## TASK DIRECTIONS
Copy out the text of each item below line for line, changing no word, character, or line break.

## DATA EXTRACTS
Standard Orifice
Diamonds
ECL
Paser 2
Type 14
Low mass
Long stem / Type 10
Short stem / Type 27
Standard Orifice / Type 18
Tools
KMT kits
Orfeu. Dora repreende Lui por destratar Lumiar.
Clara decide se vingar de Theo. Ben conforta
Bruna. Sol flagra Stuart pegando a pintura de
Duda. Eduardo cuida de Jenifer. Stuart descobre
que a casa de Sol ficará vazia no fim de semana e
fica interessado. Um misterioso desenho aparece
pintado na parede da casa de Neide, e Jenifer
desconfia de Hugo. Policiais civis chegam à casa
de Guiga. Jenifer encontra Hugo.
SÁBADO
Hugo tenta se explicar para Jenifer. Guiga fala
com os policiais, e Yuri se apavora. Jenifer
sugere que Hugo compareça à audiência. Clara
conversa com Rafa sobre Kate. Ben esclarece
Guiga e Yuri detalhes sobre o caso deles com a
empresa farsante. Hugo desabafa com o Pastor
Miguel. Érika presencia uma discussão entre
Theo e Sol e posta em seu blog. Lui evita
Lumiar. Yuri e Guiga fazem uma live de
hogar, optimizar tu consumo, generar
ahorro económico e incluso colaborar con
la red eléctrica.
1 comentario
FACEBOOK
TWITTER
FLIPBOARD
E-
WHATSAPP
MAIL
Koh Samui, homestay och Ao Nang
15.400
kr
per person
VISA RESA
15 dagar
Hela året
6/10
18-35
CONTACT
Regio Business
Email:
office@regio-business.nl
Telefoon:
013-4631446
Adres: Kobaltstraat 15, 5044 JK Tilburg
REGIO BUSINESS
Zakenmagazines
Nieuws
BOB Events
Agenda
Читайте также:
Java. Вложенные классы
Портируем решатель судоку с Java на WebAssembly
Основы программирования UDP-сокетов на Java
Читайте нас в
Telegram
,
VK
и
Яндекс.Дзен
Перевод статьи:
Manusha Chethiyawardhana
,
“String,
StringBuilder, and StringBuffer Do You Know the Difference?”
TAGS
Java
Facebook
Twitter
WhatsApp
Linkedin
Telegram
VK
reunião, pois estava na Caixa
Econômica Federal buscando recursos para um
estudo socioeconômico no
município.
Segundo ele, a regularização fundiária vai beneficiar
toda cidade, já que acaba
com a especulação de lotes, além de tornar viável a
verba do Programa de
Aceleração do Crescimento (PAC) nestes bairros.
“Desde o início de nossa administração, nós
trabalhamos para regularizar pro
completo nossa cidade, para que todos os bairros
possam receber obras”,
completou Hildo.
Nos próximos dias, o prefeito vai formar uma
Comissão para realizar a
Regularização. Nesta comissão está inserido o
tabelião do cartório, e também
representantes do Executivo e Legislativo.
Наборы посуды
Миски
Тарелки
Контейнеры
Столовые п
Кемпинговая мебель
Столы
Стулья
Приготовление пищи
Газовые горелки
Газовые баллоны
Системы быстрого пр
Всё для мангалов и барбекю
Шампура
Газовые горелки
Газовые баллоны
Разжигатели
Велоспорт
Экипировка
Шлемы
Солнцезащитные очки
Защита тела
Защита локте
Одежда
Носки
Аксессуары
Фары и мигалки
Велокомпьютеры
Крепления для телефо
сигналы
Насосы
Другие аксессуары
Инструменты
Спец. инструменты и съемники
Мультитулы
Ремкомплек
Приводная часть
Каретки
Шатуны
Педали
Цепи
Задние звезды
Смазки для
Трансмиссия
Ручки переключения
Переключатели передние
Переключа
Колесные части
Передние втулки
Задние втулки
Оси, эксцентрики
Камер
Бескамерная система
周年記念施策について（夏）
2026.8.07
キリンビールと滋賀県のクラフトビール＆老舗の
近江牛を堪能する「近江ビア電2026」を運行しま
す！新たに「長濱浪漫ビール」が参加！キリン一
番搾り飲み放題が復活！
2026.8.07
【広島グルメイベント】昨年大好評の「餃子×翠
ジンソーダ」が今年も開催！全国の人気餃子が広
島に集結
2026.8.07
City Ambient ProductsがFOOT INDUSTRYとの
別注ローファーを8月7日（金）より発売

## WORKED SOLUTION
Standard Orifice
Diamonds
ECL
Paser 2
Type 14
Low mass
Long stem / Type 10
Short stem / Type 27
Standard Orifice / Type 18
Tools
KMT kits
Orfeu. Dora repreende Lui por destratar Lumiar.
Clara decide se vingar de Theo. Ben conforta
Bruna. Sol flagra Stuart pegando a pintura de
Duda. Eduardo cuida de Jenifer. Stuart descobre
que a casa de Sol ficará vazia no fim de semana e
fica interessado. Um misterioso desenho aparece
pintado na parede da casa de Neide, e Jenifer
desconfia de Hugo. Policiais civis chegam à casa
de Guiga. Jenifer encontra Hugo.
SÁBADO
Hugo tenta se explicar para Jenifer. Guiga fala
com os policiais, e Yuri se apavora. Jenifer
sugere que Hugo compareça à audiência. Clara
conversa com Rafa sobre Kate. Ben esclarece
Guiga e Yuri detalhes sobre o caso deles com a
empresa farsante. Hugo desabafa com o Pastor
Miguel. Érika presencia uma discussão entre
Theo e Sol e posta em seu blog. Lui evita
Lumiar. Yuri e Guiga fazem uma live de
hogar, optimizar tu consumo, generar
ahorro económico e incluso colaborar con
la red eléctrica.
1 comentario
FACEBOOK
TWITTER
FLIPBOARD
E-
WHATSAPP
MAIL
Koh Samui, homestay och Ao Nang
15.400
kr
per person
VISA RESA
15 dagar
Hela året
6/10
18-35
CONTACT
Regio Business
Email:
office@regio-business.nl
Telefoon:
013-4631446
Adres: Kobaltstraat 15, 5044 JK Tilburg
REGIO BUSINESS
Zakenmagazines
Nieuws
BOB Events
Agenda
Читайте также:
Java. Вложенные классы
Портируем решатель судоку с Java на WebAssembly
Основы программирования UDP-сокетов на Java
Читайте нас в
Telegram
,
VK
и
Яндекс.Дзен
Перевод статьи:
Manusha Chethiyawardhana
,
“String,
StringBuilder, and StringBuffer Do You Know the Difference?”
TAGS
Java
Facebook
Twitter
WhatsApp
Linkedin
Telegram
VK
reunião, pois estava na Caixa
Econômica Federal buscando recursos para um
estudo socioeconômico no
município.
Segundo ele, a regularização fundiária vai beneficiar
toda cidade, já que acaba
com a especulação de lotes, além de tornar viável a
verba do Programa de
Aceleração do Crescimento (PAC) nestes bairros.
“Desde o início de nossa administração, nós
trabalhamos para regularizar pro
completo nossa cidade, para que todos os bairros
possam receber obras”,
completou Hildo.
Nos próximos dias, o prefeito vai formar uma
Comissão para realizar a
Regularização. Nesta comissão está inserido o
tabelião do cartório, e também
representantes do Executivo e Legislativo.
Наборы посуды
Миски
Тарелки
Контейнеры
Столовые п
Кемпинговая мебель
Столы
Стулья
Приготовление пищи
Газовые горелки
Газовые баллоны
Системы быстрого пр
Всё для мангалов и барбекю
Шампура
Газовые горелки
Газовые баллоны
Разжигатели
Велоспорт
Экипировка
Шлемы
Солнцезащитные очки
Защита тела
Защита локте
Одежда
Носки
Аксессуары
Фары и мигалки
Велокомпьютеры
Крепления для телефо
сигналы
Насосы
Другие аксессуары
Инструменты
Спец. инструменты и съемники
Мультитулы
Ремкомплек
Приводная часть
Каретки
Шатуны
Педали
Цепи
Задние звезды
Смазки для
Трансмиссия
Ручки переключения
Переключатели передние
Переключа
Колесные части
Передние втулки
Задние втулки
Оси, эксцентрики
Камер
Бескамерная система
周年記念施策について（夏）
2026.8.07
キリンビールと滋賀県のクラフトビール＆老舗の
近江牛を堪能する「近江ビア電2026」を運行しま
す！新たに「長濱浪漫ビール」が参加！キリン一
番搾り飲み放題が復活！
2026.8.07
【広島グルメイベント】昨年大好評の「餃子×翠
ジンソーダ」が今年も開催！全国の人気餃子が広
島に集結
2026.8.07
City Ambient ProductsがFOOT INDUSTRYとの
別注ローファーを8月7日（金）より発売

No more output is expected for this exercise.